Updated

President Bush on Monday threatened to veto any legislation that violates the spirit of a proposal he announced last week to give federal funding for limited embryonic stem cell research.

"The statement I laid out (Thursday) is what I think is right for America," Bush told reporters gathered on his central Texas ranch as he signed an agriculture spending bill.

"Any piece of legislation that undermines what I think is right will be vetoed," Bush said.

Later, Bush twice cut off further questions on criticism of his decision. "I answered it Thursday night when I gave an address to the nation," he said. "I spent a lot of time on the subject, I laid out the policy I think is right for America and I'm not going to change my mind."

Bush said his policy was thoroughly thought-out. "It's a moral issue, plus there's a chance that we can save people's lives, and I've laid out the path to do that," he said.

Senators of both parties have said they will try to ease the restriction outlined by Bush when Congress returns next month. Bush aides, including White House chief of staff Andrew Card and Tommy Thompson, the secretary of health and human services, insist the president will stand by his decision, regardless of what scientific breakthroughs may occur down the road.

The comments on Sunday television news shows followed the president's announcement Thursday that he will limit federal funding for embryonic stem cell research to stem cell lines now in existence.

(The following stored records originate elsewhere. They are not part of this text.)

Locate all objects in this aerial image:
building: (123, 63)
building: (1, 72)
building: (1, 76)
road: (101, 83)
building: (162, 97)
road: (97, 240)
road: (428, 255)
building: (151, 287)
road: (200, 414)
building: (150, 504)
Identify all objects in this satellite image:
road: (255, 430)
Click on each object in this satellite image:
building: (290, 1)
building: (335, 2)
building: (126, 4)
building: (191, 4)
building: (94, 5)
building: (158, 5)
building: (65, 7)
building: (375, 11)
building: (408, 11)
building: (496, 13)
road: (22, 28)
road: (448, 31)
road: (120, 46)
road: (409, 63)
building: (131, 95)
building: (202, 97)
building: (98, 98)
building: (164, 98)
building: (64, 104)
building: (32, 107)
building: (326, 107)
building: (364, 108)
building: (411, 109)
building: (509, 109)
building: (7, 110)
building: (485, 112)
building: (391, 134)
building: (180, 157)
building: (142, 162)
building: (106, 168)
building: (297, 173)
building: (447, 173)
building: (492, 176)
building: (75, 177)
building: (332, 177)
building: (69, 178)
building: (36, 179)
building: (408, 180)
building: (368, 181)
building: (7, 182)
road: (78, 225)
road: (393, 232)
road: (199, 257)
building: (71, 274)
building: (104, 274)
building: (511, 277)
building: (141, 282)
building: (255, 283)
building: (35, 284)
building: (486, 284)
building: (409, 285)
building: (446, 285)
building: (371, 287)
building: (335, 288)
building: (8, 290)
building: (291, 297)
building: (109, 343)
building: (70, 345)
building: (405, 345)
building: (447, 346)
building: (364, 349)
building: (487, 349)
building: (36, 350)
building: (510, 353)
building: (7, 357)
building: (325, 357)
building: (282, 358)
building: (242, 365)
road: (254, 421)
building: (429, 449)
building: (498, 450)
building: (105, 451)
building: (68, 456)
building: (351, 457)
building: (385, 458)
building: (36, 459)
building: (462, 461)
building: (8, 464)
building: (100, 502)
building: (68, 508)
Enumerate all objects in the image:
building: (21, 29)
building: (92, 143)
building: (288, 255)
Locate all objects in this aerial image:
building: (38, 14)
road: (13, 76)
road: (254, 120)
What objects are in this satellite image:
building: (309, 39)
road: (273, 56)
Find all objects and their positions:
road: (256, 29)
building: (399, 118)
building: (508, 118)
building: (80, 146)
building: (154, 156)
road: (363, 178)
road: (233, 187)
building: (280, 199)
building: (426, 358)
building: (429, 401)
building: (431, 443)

"While it is unethical to end life in medical research, it is ethical to benefit from research where life and death decisions have already been made," Bush wrote in a guest column Sunday in The New York Times.

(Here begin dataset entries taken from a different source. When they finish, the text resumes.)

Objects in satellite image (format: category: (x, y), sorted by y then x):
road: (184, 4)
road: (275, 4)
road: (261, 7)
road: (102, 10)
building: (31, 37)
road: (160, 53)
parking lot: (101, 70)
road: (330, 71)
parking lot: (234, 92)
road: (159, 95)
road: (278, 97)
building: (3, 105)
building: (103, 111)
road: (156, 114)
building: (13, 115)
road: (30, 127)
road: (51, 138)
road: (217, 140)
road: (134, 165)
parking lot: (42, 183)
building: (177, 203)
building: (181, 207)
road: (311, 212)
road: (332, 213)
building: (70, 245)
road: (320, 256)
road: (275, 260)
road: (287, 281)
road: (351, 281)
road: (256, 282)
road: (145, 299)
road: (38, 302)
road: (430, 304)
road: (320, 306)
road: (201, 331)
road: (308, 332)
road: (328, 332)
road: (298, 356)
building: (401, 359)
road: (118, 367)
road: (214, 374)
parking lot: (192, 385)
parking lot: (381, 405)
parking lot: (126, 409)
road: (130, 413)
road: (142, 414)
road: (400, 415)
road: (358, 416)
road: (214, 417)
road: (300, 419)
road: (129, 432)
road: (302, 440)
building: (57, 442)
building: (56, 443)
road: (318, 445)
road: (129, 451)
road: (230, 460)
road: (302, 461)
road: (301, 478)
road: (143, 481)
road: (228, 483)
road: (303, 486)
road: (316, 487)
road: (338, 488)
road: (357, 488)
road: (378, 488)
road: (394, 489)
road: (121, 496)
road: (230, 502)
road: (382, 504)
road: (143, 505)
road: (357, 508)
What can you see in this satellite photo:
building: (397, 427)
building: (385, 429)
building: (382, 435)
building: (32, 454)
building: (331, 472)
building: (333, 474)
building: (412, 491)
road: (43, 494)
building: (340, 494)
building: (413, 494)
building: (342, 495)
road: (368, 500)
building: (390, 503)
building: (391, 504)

Appearing on NBC's "Meet the Press," Thompson said the more than 60 embryonic stem cell lines identified by the National Institutes of Health are enough to achieve the basic research needed to continue pursuing cures for juvenile diabetes, Parkinson's, Alzheimer's and other diseases.

He said Bush will stand by his decision regardless of what scientists may discover and estimated that stem cell researchers are three to five years from any breakthroughs.

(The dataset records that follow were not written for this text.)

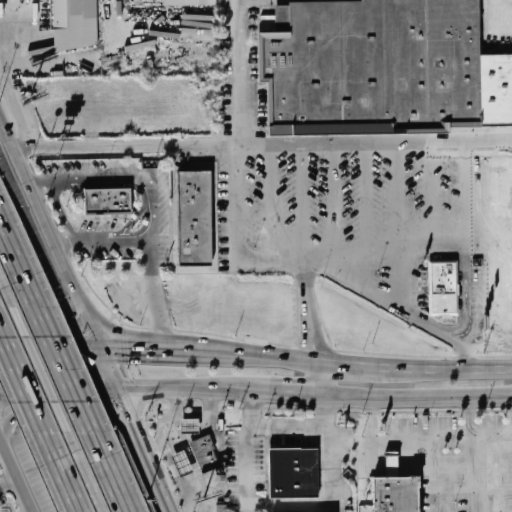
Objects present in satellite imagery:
building: (88, 21)
building: (382, 69)
road: (243, 72)
road: (264, 145)
road: (130, 176)
road: (40, 180)
road: (499, 196)
road: (430, 197)
road: (468, 197)
road: (397, 198)
road: (302, 199)
road: (333, 199)
road: (365, 199)
building: (109, 200)
building: (107, 201)
road: (270, 202)
road: (62, 213)
building: (194, 218)
building: (193, 219)
road: (51, 230)
road: (152, 248)
road: (317, 254)
road: (19, 267)
road: (307, 278)
road: (355, 282)
building: (441, 288)
building: (443, 288)
road: (8, 292)
road: (500, 299)
road: (466, 300)
road: (419, 319)
road: (46, 324)
road: (316, 332)
road: (489, 348)
road: (51, 350)
traffic signals: (129, 350)
road: (134, 350)
road: (175, 350)
road: (199, 351)
road: (268, 355)
road: (394, 364)
road: (489, 367)
road: (42, 370)
road: (64, 370)
road: (325, 377)
road: (22, 383)
road: (132, 387)
road: (59, 388)
traffic signals: (94, 388)
road: (185, 388)
road: (242, 389)
road: (121, 391)
road: (294, 391)
road: (418, 396)
road: (511, 396)
road: (68, 410)
road: (511, 415)
road: (464, 419)
gas station: (189, 426)
building: (189, 426)
building: (189, 426)
road: (307, 436)
road: (372, 442)
road: (443, 442)
road: (247, 450)
building: (205, 454)
building: (205, 454)
road: (154, 464)
gas station: (182, 464)
building: (182, 464)
road: (16, 472)
road: (61, 472)
road: (86, 472)
road: (109, 472)
building: (293, 473)
building: (293, 474)
road: (494, 477)
road: (10, 484)
building: (394, 494)
building: (395, 494)
road: (171, 504)
road: (436, 507)
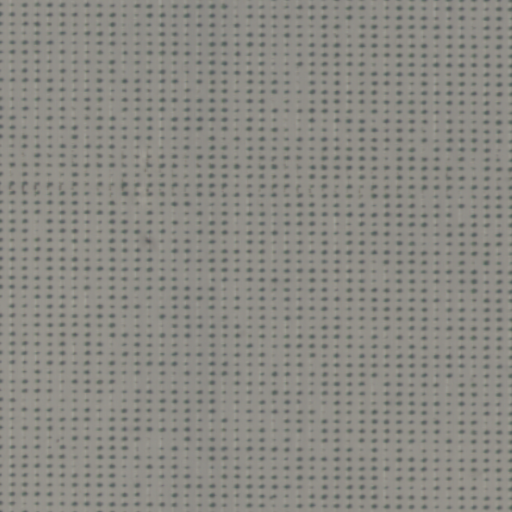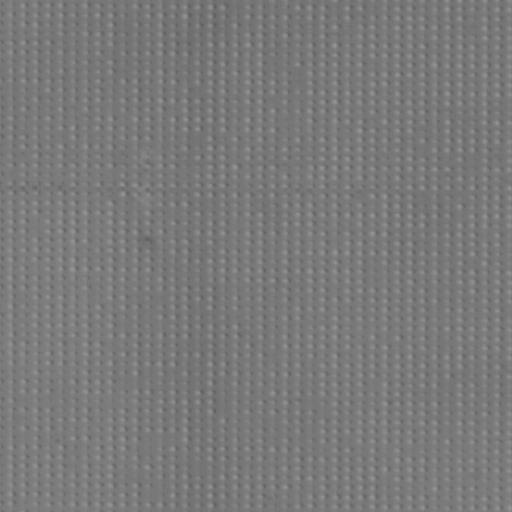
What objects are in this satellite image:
crop: (256, 256)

"This president will not equivocate," Thompson said. "He made a very strong statement on that."

"We think there's more than enough lines for this embryonic stem cell research to go forward," Card added on "Fox News Sunday."

But Sen. Arlen Specter, R-Pa., said he is skeptical those stem cell lines will be enough to find cures.

He said he and Sen. Tom Harkin, D-Iowa, are sponsoring legislation to broaden the federal funding of stem cell research to include discarded embryos from in-vitro fertilization. It will be an issue when Congress considers federal spending legislation next month, Specter said.

"Every day we lose, we're losing lives," he said on CBS' "Face the Nation."

Dr. John Gearhart of the Johns Hopkins University Medical School in Baltimore also questioned whether existing stem cell lines, about half of which are at U.S. laboratories, will be enough.

"We know that there is a shelf life to these, and we are very concerned when we will need more lines, what happens then," Gearhart said on CBS. "And I do think it will be sooner rather than later."

Dr. Leon Kass, a University of Chicago bioethicist heading a Bush-appointed panel monitoring stem cell research, said the existing lines should last at least a decade.

If they prove insufficient, "I think that's a serious question and we will have to revisit it," Kass said on CBS.

Thompson said he couldn't address whether Bush would veto any legislation allowing broader federally financed stem cell research. But he added, "First of all, I don't think the Congress is going to pass that." Lawmakers should let basic research continue before approving such legislation, he said.

Many abortion opponents, including Roman Catholic leaders, say Bush went too far.

Bishop Joseph A. Fiorenza, president of the National Conference of Catholic Bishops, said on ABC's "This Week" that he considered the existing stem cell lines "ill-gotten goods."

"For the government to allow funding for this experiment makes the government complicit in what we consider to be wrongdoing," Fiorenza said.